__GIVEN RECORDS__:
____________
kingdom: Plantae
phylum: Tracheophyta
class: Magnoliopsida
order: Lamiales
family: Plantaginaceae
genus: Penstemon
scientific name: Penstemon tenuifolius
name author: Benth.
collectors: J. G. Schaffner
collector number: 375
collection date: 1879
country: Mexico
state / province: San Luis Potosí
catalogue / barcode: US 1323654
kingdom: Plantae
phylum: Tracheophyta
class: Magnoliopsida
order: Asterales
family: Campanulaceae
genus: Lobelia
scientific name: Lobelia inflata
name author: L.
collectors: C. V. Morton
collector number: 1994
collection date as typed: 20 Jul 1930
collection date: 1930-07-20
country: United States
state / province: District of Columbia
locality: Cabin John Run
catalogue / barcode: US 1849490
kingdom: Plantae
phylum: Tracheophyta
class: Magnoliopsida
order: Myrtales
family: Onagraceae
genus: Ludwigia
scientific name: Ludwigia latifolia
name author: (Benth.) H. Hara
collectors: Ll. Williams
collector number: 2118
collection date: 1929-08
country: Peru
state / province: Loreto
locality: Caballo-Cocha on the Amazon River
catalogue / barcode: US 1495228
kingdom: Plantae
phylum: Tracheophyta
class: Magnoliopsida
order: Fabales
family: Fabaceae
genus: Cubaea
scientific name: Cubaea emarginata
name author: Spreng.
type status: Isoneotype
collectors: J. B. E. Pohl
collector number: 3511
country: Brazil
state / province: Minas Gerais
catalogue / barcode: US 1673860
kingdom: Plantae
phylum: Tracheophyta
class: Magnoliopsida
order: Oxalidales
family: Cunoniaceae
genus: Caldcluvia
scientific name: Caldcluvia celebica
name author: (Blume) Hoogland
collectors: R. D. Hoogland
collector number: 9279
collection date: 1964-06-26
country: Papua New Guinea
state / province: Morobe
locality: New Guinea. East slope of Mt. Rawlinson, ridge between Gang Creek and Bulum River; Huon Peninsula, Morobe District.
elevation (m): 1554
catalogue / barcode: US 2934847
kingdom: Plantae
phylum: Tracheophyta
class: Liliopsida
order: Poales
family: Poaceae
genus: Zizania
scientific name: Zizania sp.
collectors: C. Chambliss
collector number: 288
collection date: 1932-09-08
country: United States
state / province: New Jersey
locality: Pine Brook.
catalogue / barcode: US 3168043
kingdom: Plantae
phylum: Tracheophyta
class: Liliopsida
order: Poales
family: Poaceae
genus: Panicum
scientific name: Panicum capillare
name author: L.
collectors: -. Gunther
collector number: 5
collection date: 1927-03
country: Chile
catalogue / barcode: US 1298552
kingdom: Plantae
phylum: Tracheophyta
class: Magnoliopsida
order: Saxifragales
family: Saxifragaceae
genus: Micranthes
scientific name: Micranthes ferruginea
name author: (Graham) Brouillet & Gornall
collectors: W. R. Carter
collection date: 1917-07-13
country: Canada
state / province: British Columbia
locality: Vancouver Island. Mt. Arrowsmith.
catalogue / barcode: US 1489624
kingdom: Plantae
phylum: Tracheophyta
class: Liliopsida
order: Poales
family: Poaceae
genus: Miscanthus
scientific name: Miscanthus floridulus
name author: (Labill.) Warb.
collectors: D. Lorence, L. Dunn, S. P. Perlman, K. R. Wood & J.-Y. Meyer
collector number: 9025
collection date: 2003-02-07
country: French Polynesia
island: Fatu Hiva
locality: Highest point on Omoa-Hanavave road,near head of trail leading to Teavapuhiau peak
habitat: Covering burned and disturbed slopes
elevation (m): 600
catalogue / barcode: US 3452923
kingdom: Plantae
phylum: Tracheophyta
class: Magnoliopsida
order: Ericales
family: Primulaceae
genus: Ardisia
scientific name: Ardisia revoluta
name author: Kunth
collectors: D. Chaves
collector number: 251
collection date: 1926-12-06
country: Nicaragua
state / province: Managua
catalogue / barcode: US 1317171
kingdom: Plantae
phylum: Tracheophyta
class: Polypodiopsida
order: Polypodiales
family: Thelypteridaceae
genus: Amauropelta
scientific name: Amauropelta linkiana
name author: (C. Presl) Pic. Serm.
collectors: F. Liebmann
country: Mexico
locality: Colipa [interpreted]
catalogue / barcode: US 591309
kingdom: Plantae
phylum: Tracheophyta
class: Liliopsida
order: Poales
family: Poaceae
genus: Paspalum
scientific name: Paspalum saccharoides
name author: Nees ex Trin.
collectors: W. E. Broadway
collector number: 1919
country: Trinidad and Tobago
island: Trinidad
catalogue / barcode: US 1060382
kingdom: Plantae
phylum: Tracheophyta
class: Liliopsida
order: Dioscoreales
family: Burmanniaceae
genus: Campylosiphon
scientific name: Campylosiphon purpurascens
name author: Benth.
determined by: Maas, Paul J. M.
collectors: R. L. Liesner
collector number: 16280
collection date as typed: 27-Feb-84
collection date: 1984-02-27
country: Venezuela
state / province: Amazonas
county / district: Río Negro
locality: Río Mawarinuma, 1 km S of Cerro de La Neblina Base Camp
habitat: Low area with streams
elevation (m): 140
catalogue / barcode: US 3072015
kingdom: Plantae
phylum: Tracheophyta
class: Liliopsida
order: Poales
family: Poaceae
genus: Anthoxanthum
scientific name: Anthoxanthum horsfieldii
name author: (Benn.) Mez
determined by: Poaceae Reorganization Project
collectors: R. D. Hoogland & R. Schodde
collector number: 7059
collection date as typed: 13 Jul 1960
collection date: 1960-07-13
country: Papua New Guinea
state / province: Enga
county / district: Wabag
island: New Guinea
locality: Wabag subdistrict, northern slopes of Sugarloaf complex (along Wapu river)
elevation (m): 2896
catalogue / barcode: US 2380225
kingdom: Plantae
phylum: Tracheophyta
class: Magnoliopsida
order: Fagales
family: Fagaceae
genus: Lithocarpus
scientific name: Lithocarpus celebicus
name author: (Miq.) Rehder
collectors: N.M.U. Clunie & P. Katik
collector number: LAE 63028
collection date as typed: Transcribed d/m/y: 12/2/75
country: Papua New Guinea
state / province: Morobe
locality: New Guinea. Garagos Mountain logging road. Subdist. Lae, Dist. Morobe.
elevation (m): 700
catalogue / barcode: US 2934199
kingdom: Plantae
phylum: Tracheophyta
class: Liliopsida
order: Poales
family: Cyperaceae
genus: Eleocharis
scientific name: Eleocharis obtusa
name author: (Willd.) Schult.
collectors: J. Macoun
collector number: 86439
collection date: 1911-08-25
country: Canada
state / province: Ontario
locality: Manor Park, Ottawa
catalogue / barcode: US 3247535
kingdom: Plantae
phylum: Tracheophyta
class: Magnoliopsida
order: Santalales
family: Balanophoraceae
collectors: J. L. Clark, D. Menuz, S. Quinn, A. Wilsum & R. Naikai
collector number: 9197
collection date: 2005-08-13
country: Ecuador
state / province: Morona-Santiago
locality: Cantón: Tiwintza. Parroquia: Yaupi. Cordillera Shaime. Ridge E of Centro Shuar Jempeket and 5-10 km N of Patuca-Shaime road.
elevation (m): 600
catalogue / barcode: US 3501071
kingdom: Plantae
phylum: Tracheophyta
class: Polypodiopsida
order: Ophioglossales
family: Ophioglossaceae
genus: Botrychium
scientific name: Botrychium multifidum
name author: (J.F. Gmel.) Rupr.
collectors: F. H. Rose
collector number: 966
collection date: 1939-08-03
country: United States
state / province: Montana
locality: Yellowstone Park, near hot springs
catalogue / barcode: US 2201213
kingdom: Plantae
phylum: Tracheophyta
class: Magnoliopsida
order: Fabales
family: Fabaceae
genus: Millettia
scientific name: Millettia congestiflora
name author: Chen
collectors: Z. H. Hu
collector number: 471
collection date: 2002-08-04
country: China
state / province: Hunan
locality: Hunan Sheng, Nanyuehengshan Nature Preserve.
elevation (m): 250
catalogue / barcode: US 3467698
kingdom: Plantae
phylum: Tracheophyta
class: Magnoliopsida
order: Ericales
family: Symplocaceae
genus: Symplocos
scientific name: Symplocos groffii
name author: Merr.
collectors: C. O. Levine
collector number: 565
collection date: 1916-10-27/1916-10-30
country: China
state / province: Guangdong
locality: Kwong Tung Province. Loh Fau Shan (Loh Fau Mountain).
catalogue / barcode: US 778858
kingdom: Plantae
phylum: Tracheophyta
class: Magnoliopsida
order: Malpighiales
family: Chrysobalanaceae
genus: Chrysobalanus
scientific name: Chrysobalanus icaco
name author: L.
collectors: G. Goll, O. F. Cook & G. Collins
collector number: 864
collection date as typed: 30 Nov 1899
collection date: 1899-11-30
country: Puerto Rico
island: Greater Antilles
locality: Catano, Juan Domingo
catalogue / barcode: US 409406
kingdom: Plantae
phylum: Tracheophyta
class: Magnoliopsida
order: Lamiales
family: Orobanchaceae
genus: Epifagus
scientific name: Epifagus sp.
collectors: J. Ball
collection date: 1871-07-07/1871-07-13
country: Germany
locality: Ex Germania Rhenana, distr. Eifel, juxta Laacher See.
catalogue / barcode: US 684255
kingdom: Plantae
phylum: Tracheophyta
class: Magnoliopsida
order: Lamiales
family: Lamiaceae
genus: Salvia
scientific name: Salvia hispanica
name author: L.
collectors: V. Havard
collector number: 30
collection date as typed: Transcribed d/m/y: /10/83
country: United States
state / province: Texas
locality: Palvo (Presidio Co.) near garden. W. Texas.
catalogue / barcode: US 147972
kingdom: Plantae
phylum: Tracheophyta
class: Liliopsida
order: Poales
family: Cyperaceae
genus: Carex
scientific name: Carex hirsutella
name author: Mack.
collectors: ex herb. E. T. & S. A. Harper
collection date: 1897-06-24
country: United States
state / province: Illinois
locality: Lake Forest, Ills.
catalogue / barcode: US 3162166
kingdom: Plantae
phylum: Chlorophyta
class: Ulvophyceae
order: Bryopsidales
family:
____________
__YOUR INSTRUCTIONS__:
Which lines in the listing contain the word "typed", with matching case? Pull out every one of them.

__SOLUTION FOR THIS EXERCISE__:
collection date as typed: 20 Jul 1930
collection date as typed: 27-Feb-84
collection date as typed: 13 Jul 1960
collection date as typed: Transcribed d/m/y: 12/2/75
collection date as typed: 30 Nov 1899
collection date as typed: Transcribed d/m/y: /10/83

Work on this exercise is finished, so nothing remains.